Document images with source code:
────

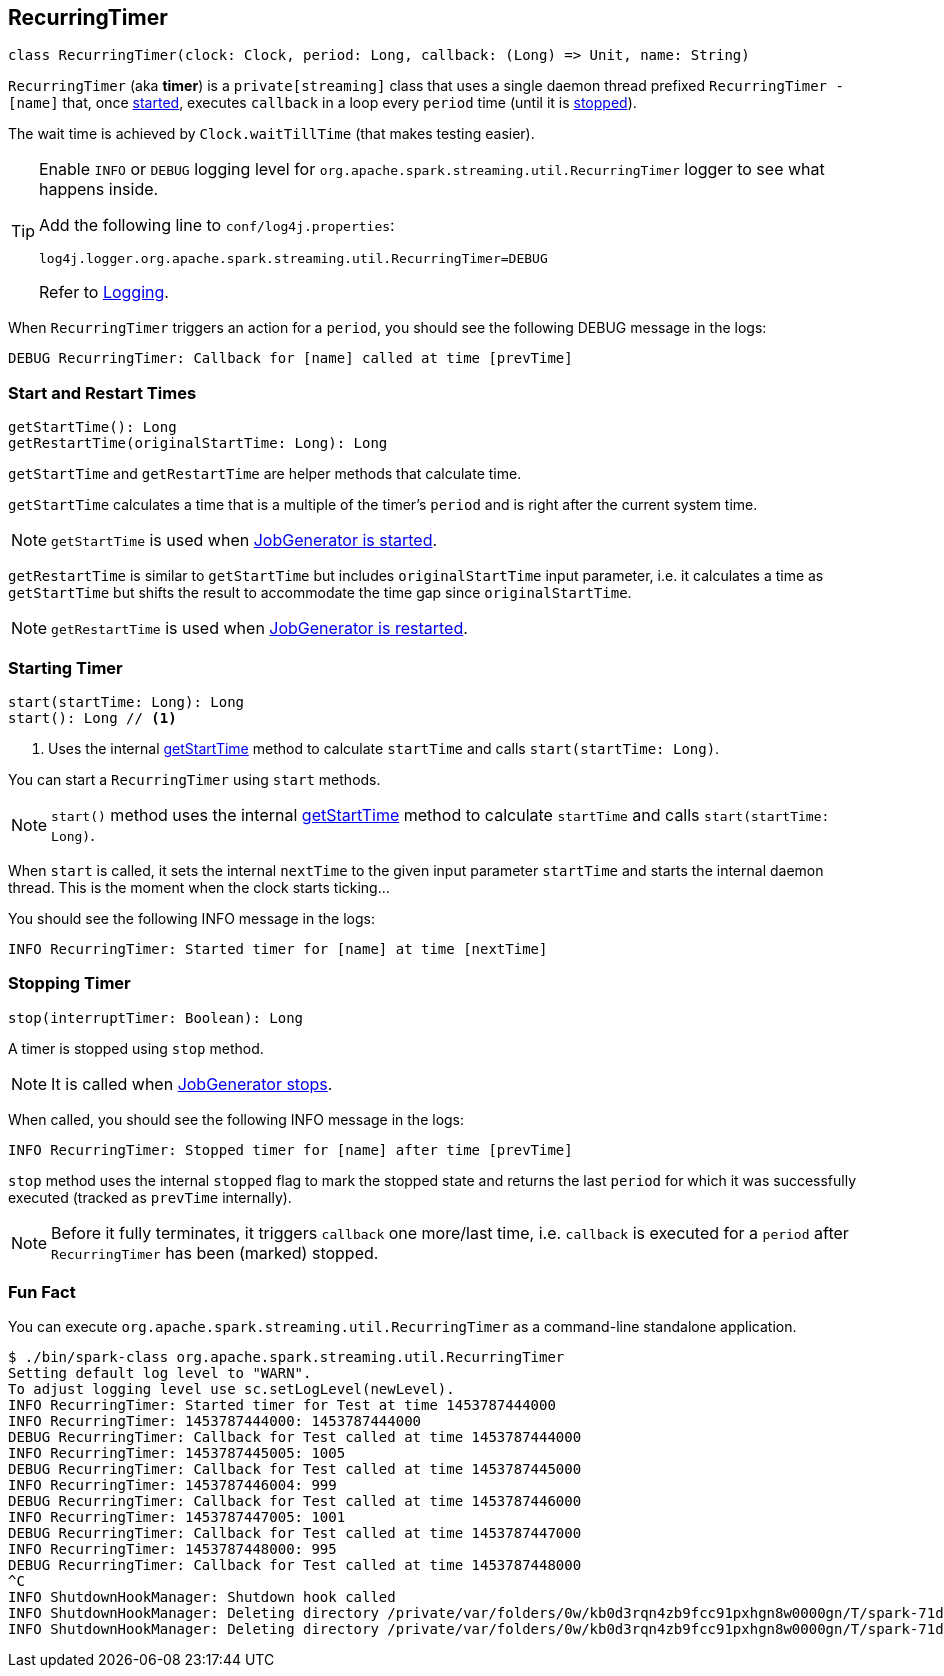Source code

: == RecurringTimer

[source, scala]
----
class RecurringTimer(clock: Clock, period: Long, callback: (Long) => Unit, name: String)
----

`RecurringTimer` (aka *timer*) is a `private[streaming]` class that uses a single daemon thread prefixed `RecurringTimer - [name]` that, once <<start, started>>, executes `callback` in a loop every `period` time (until it is <<stop, stopped>>).

The wait time is achieved by `Clock.waitTillTime` (that makes testing easier).

[TIP]
====
Enable `INFO` or `DEBUG` logging level for `org.apache.spark.streaming.util.RecurringTimer` logger to see what happens inside.

Add the following line to `conf/log4j.properties`:

```
log4j.logger.org.apache.spark.streaming.util.RecurringTimer=DEBUG
```

Refer to link:spark-logging.adoc[Logging].
====

When `RecurringTimer` triggers an action for a `period`, you should see the following DEBUG message in the logs:

```
DEBUG RecurringTimer: Callback for [name] called at time [prevTime]
```

=== [[startTime]][[restartTime]] Start and Restart Times

[source, scala]
----
getStartTime(): Long
getRestartTime(originalStartTime: Long): Long
----

`getStartTime` and `getRestartTime` are helper methods that calculate time.

`getStartTime` calculates a time that is a multiple of the timer's `period` and is right after the current system time.

NOTE: `getStartTime` is used when link:spark-streaming-jobgenerator.adoc#startFirstTime[JobGenerator is started].

`getRestartTime` is similar to `getStartTime` but includes `originalStartTime` input parameter, i.e. it calculates a time as `getStartTime` but shifts the result to accommodate the time gap since `originalStartTime`.

NOTE: `getRestartTime` is used when link:spark-streaming-jobgenerator.adoc#restarting[JobGenerator is restarted].

=== [[start]] Starting Timer

[source, scala]
----
start(startTime: Long): Long
start(): Long // <1>
----
<1> Uses the internal <<startTime, getStartTime>> method to calculate `startTime` and calls `start(startTime: Long)`.

You can start a `RecurringTimer` using `start` methods.

NOTE: `start()` method uses the internal <<startTime, getStartTime>> method to calculate `startTime` and calls `start(startTime: Long)`.

When `start` is called, it sets the internal `nextTime` to the given input parameter `startTime` and starts the internal daemon thread. This is the moment when the clock starts ticking...

You should see the following INFO message in the logs:

```
INFO RecurringTimer: Started timer for [name] at time [nextTime]
```

=== [[stop]] Stopping Timer

[source, scala]
----
stop(interruptTimer: Boolean): Long
----

A timer is stopped using `stop` method.

NOTE: It is called when link:spark-streaming-jobgenerator.adoc#stop[JobGenerator stops].

When called, you should see the following INFO message in the logs:

```
INFO RecurringTimer: Stopped timer for [name] after time [prevTime]
```

`stop` method uses the internal `stopped` flag to mark the stopped state and returns the last `period` for which it was successfully executed (tracked as `prevTime` internally).

NOTE: Before it fully terminates, it triggers `callback` one more/last time, i.e. `callback` is executed for a `period` after `RecurringTimer` has been (marked) stopped.

=== Fun Fact

You can execute `org.apache.spark.streaming.util.RecurringTimer` as a command-line standalone application.

```
$ ./bin/spark-class org.apache.spark.streaming.util.RecurringTimer
Setting default log level to "WARN".
To adjust logging level use sc.setLogLevel(newLevel).
INFO RecurringTimer: Started timer for Test at time 1453787444000
INFO RecurringTimer: 1453787444000: 1453787444000
DEBUG RecurringTimer: Callback for Test called at time 1453787444000
INFO RecurringTimer: 1453787445005: 1005
DEBUG RecurringTimer: Callback for Test called at time 1453787445000
INFO RecurringTimer: 1453787446004: 999
DEBUG RecurringTimer: Callback for Test called at time 1453787446000
INFO RecurringTimer: 1453787447005: 1001
DEBUG RecurringTimer: Callback for Test called at time 1453787447000
INFO RecurringTimer: 1453787448000: 995
DEBUG RecurringTimer: Callback for Test called at time 1453787448000
^C
INFO ShutdownHookManager: Shutdown hook called
INFO ShutdownHookManager: Deleting directory /private/var/folders/0w/kb0d3rqn4zb9fcc91pxhgn8w0000gn/T/spark-71dbd43d-2db3-4527-adb8-f1174d799b0d/repl-a6b9bf12-fec2-4004-9236-3b0ab772cc94
INFO ShutdownHookManager: Deleting directory /private/var/folders/0w/kb0d3rqn4zb9fcc91pxhgn8w0000gn/T/spark-71dbd43d-2db3-4527-adb8-f1174d799b0d
```
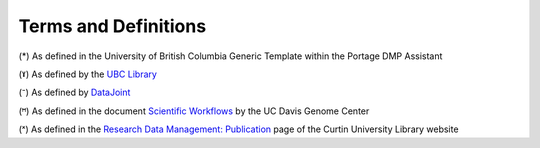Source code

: Terms and Definitions 
======================

.. image:: terms_definitions.png

(*) As defined in the University of British Columbia Generic Template within the Portage DMP Assistant

(ˠ) As defined by the `UBC Library <https://researchdata.library.ubc.ca/>`_

(⁻) As defined by `DataJoint <https://docs.datajoint.io/python/intro/01-Data-Pipelines.html#what-is-a-data-pipeline>`_

(ꟸ) As defined in the document `Scientific Workflows <https://web.cs.ucdavis.edu/~ludaesch/pubs/scientific-workflows-encyclopedia-2009.pdf>`_ by the UC Davis Genome Center

(ˣ) As defined in the `Research Data Management: Publication <http://libguides.library.curtin.edu.au/c.php?g=202401&p=1333346>`_ page of the Curtin University Library website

────

▸ Problem statement
Show, from the entries above, every line that includes the string "Deleting".

▸ Answer to this problem
INFO ShutdownHookManager: Deleting directory /private/var/folders/0w/kb0d3rqn4zb9fcc91pxhgn8w0000gn/T/spark-71dbd43d-2db3-4527-adb8-f1174d799b0d/repl-a6b9bf12-fec2-4004-9236-3b0ab772cc94
INFO ShutdownHookManager: Deleting directory /private/var/folders/0w/kb0d3rqn4zb9fcc91pxhgn8w0000gn/T/spark-71dbd43d-2db3-4527-adb8-f1174d799b0d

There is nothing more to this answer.